> PROMPT
Please print the entries below exactly, from the line with "hfov_deg: 66.5" through the line with "f_number: 1.5", including both of those lines and leaving out all others.

[DATASET EXTRACT]

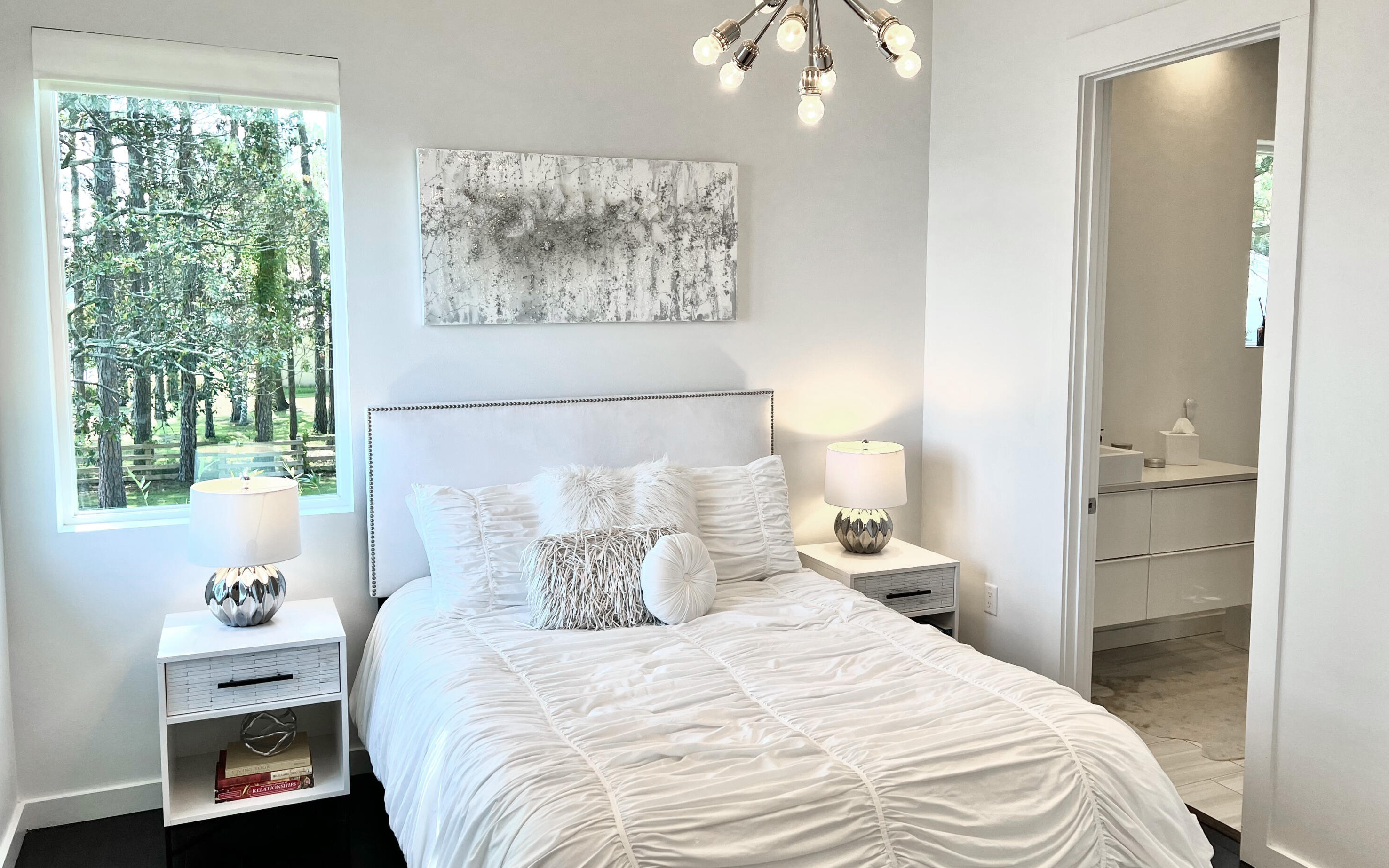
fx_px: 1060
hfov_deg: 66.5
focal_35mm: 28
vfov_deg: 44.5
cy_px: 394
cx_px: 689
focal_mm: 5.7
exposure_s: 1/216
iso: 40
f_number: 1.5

[/DATASET EXTRACT]
[DATASET EXTRACT]

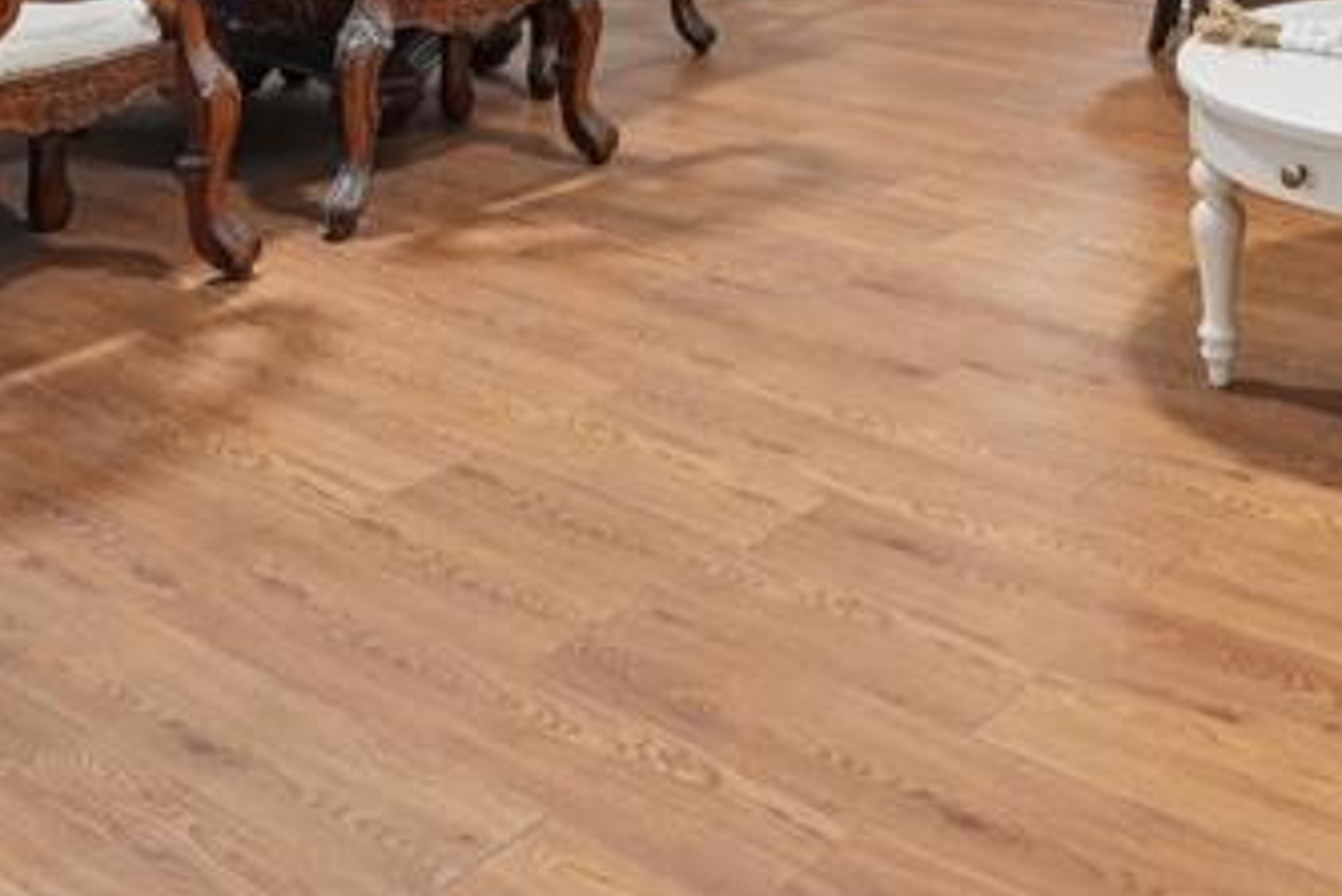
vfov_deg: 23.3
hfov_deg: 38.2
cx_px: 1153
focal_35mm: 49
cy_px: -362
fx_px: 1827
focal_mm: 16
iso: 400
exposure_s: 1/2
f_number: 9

[/DATASET EXTRACT]

> ANSWER BOX
hfov_deg: 66.5
focal_35mm: 28
vfov_deg: 44.5
cy_px: 394
cx_px: 689
focal_mm: 5.7
exposure_s: 1/216
iso: 40
f_number: 1.5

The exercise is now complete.